Harry Goldfarb est un junkie. Il passe ses journées en compagnie de sa petite amie Marion et son copain Tyrone. Ensemble, ils s'inventent un paradis artificiel. En quête d'une vie meilleure, le trio est entraîné dans une spirale infernale qui les enfonce toujours un peu plus dans l'angoisse et le désespoir. La mère d'Harry, Sara, souffre d'une autre forme d'addiction, la télévision. Juive, fantasque et veuve depuis des années, elle vit seule à Coney Island et nourrit dans le secret l'espoir de participer un jour à son émission préférée. Afin de satisfaire aux canons esthétiques de la télévision, elle s'astreint à un régime draconien. Un jour, elle le sait, elle passera de l'autre côté de l'écran.
Ma Critique:
Ma note: (16/20)
Introduction:
Requiem for a dream pourrait passé pour une pub anti-drogue géante à première vu, mais en y regardant de plus prés, le film est bien plus fort et profond grace à de nombreux atouts comme sa réalisation géniale et ses acteurs plus que convaincants.
L'histoire n'est pas seulement accès sur des junkies qui cherchent de la drogue à consommer et à revendre, le film parle des différentes formes d'addiction: les plus connus comme la drogue ou le sexe mais également certaines plus négligées comme l'addiction à la télévision, la recherche de la gloire, la nourriture.
Tous les personnages du film ont un destin tragique mais pour moi cette fin n'est pas juste pour nous déclarer que la drogue « c'est pas bien, c'est vilain » comme on peut le voir dans d'autres films mais plutôt sur le fait qu'il ne faut pas courir après un idéal qui n'existe pas, ici la drogue et ce contenter de ce que l'on possède et ne pas chercher a en avoir toujours plus: ce message n'est pas pour moi pessimiste dans le contexte du film mais plutôt une critique de la consommation, des drogues bien-sur mais sur la consommation en général, ce film ne serrai donc pas selon moi un cas particuliers sur ses personnages mais la société actuelle en général et c'est en le voyant sous cet angle que le film devient pratiquement parfait.
Avec un sujet aussi profond et dur la réalisation doit suivre et dans ce film c'est le cas même si la photographie, ainsi que certains effets spéciaux ont un peu vieillit pour un film aussi ressent : seulement 8 ans. A part ce détail, le film est vraiment très bien réussi. La scène de l'oeil qui est récurente dans le film est choc et l'effet est intacte à chaque fois. J'aime beaucoup les effets du film comme les scènes où les personnages s'avancent sans bouger les pieds pour que le spectateur se concentre uniquement que le visages de l'acteur. Les scènes de visions de la mère sont pour moi les mieux réalisées car on a vraiment l'impression d'être dans un cauchemar affreux.
Pour compléter le tableau les acteurs sont tous géniaux donc je ne vais pas en écrire 15 lignes puisque pour moi tout est bon dans leurs jeux.

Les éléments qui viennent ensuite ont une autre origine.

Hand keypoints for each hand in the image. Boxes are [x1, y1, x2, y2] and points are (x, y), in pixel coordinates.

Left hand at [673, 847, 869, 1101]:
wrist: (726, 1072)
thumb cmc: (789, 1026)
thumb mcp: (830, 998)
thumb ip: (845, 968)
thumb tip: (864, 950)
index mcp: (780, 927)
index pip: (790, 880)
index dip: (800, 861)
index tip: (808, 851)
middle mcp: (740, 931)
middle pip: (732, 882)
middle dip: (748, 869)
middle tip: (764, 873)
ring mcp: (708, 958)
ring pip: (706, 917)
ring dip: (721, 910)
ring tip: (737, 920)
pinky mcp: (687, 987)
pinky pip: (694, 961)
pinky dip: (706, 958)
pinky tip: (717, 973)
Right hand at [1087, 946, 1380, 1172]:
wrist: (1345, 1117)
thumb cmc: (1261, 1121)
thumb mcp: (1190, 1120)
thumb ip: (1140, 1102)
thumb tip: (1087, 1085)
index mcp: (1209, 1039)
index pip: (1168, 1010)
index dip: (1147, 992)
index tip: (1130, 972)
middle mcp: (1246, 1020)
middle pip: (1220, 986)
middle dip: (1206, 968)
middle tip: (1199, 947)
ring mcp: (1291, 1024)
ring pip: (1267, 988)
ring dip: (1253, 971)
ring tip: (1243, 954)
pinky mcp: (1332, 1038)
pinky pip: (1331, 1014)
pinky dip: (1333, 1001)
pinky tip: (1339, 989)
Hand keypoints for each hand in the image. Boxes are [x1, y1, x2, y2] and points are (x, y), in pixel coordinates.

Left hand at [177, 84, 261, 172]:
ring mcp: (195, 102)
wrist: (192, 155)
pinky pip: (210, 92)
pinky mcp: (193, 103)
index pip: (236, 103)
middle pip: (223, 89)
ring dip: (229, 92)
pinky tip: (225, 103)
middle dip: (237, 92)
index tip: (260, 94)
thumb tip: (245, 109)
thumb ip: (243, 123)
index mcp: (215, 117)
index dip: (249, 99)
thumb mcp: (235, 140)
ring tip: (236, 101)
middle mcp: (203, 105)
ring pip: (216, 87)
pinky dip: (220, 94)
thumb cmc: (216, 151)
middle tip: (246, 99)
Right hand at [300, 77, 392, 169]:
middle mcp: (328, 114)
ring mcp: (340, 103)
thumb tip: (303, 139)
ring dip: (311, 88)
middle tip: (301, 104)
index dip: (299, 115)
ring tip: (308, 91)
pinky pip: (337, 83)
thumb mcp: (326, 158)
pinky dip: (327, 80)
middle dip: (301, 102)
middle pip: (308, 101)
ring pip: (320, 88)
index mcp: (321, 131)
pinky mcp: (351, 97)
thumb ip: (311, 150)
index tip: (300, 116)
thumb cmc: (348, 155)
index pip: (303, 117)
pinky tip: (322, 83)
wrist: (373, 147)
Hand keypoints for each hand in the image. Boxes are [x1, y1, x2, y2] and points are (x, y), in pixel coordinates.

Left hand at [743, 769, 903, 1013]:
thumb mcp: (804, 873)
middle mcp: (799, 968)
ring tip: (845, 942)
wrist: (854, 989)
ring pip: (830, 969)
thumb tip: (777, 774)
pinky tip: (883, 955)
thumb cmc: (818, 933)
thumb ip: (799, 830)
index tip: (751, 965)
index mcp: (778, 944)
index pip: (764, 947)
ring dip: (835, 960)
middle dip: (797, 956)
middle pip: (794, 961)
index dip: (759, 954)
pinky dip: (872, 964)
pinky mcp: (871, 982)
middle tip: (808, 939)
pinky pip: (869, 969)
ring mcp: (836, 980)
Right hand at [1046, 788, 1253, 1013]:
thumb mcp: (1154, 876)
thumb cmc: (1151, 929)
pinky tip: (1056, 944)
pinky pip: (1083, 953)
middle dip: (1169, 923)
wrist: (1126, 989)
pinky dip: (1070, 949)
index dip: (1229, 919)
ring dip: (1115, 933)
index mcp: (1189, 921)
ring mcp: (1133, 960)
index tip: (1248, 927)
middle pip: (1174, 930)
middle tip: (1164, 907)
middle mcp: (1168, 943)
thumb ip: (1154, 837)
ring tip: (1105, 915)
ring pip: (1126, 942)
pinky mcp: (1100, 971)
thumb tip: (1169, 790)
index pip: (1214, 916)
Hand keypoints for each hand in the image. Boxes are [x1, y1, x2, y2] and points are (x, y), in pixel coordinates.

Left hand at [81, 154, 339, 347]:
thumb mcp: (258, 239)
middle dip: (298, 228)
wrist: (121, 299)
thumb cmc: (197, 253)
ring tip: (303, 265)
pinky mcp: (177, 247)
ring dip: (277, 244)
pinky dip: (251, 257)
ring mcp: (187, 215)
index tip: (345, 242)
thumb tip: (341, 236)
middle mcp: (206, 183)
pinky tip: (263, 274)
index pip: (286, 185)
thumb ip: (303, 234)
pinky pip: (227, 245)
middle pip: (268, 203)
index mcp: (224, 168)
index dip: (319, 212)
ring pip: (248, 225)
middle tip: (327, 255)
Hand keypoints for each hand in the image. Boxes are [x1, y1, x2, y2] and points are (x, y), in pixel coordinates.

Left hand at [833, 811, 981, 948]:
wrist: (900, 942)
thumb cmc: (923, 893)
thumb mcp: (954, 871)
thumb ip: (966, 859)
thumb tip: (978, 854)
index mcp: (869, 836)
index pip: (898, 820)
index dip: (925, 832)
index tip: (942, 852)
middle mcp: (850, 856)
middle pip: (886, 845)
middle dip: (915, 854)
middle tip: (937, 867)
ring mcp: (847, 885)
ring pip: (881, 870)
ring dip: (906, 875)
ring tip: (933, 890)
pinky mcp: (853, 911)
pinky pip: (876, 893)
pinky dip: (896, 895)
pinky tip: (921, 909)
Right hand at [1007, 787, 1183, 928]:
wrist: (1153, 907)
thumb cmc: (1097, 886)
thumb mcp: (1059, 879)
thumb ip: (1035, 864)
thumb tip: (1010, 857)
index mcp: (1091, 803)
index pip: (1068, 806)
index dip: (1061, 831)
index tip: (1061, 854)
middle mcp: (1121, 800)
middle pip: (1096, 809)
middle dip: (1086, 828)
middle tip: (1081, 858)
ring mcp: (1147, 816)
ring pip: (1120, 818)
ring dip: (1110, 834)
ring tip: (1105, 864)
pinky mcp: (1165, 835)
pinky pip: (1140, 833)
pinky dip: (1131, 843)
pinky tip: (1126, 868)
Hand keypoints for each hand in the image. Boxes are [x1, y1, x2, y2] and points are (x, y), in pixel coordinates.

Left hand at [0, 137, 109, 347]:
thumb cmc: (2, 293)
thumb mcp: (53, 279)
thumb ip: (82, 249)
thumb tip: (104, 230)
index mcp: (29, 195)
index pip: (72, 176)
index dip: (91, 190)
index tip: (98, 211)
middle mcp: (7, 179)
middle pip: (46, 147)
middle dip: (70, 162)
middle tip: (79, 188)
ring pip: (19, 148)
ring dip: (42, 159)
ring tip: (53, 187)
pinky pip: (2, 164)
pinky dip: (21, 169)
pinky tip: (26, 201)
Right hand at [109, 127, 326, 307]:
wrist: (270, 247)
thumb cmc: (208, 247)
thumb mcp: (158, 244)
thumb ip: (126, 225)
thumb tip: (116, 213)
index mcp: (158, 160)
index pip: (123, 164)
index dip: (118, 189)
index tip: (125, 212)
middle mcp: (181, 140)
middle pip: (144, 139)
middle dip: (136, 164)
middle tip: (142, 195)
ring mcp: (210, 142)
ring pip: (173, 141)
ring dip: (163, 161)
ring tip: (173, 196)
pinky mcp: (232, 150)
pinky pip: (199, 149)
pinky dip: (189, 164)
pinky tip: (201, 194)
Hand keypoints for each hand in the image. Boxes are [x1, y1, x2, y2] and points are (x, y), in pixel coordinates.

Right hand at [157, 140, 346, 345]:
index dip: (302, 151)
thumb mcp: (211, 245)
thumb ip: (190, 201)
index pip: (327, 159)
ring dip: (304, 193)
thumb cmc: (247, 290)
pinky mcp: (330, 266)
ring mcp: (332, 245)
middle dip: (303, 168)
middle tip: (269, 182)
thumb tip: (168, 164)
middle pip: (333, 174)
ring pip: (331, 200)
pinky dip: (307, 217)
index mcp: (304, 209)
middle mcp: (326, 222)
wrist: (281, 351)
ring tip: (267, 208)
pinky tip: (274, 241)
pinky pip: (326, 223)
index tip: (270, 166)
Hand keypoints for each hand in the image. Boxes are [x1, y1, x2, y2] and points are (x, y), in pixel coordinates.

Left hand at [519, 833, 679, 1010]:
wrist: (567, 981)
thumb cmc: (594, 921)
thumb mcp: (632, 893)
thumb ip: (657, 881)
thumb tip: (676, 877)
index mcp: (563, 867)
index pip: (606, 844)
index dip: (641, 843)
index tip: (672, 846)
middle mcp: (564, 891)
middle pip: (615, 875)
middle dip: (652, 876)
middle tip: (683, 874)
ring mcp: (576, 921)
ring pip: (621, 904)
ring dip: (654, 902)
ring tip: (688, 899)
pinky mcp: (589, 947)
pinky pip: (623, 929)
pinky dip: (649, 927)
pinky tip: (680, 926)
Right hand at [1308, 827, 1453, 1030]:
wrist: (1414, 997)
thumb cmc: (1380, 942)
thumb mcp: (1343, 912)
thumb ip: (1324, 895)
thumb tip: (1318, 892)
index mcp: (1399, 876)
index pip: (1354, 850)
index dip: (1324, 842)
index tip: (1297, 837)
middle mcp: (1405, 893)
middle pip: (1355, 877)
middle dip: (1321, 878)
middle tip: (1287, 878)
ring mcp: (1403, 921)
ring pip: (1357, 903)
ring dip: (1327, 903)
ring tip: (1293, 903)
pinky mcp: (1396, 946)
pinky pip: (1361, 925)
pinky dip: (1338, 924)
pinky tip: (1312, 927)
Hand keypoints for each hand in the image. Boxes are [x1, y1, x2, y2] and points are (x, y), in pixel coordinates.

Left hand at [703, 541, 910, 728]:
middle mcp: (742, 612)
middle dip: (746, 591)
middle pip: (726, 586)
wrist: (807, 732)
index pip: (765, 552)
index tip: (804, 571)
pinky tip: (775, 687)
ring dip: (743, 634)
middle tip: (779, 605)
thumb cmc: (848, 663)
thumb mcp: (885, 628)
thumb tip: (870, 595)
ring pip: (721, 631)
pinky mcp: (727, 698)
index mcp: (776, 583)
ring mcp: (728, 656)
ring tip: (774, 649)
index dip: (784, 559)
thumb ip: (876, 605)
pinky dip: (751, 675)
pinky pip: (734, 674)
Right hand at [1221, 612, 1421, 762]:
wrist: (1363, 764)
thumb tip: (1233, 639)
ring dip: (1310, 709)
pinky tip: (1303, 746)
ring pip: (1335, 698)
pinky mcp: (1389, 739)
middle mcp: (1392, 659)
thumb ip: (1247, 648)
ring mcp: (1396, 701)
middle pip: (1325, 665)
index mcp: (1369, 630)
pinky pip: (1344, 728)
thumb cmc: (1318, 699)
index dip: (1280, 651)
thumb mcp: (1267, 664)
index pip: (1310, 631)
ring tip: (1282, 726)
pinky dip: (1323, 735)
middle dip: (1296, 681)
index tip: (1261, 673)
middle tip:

Jared Leto, Jennifer Connelly et Marlon Wayans sont très talentueux mais c'est Ellen Burstyn dans le rôle de la mère qui m'a le plus impressionné cela vient certainement du fait que c'est son personnage qui évolue le plus dans le film. Elle semble presque possédée par le rôle, elle est tout simplement effrayante de réalisme et son regard dans la dernière scène est énorme elle exprime tant de chose: c'est pour moi la prise de conscience de tout ce qui lui est arrivé après avoir vécu pendant tant de temps de son monde.
En conclusion , Requiem for a dream est une vrai réussite à tout les points de vue. Un film à voir impérativement avec différents niveaux de lecture. A ne surtout pas voir trop jeune car la fin du film est plus particulièrement choquante.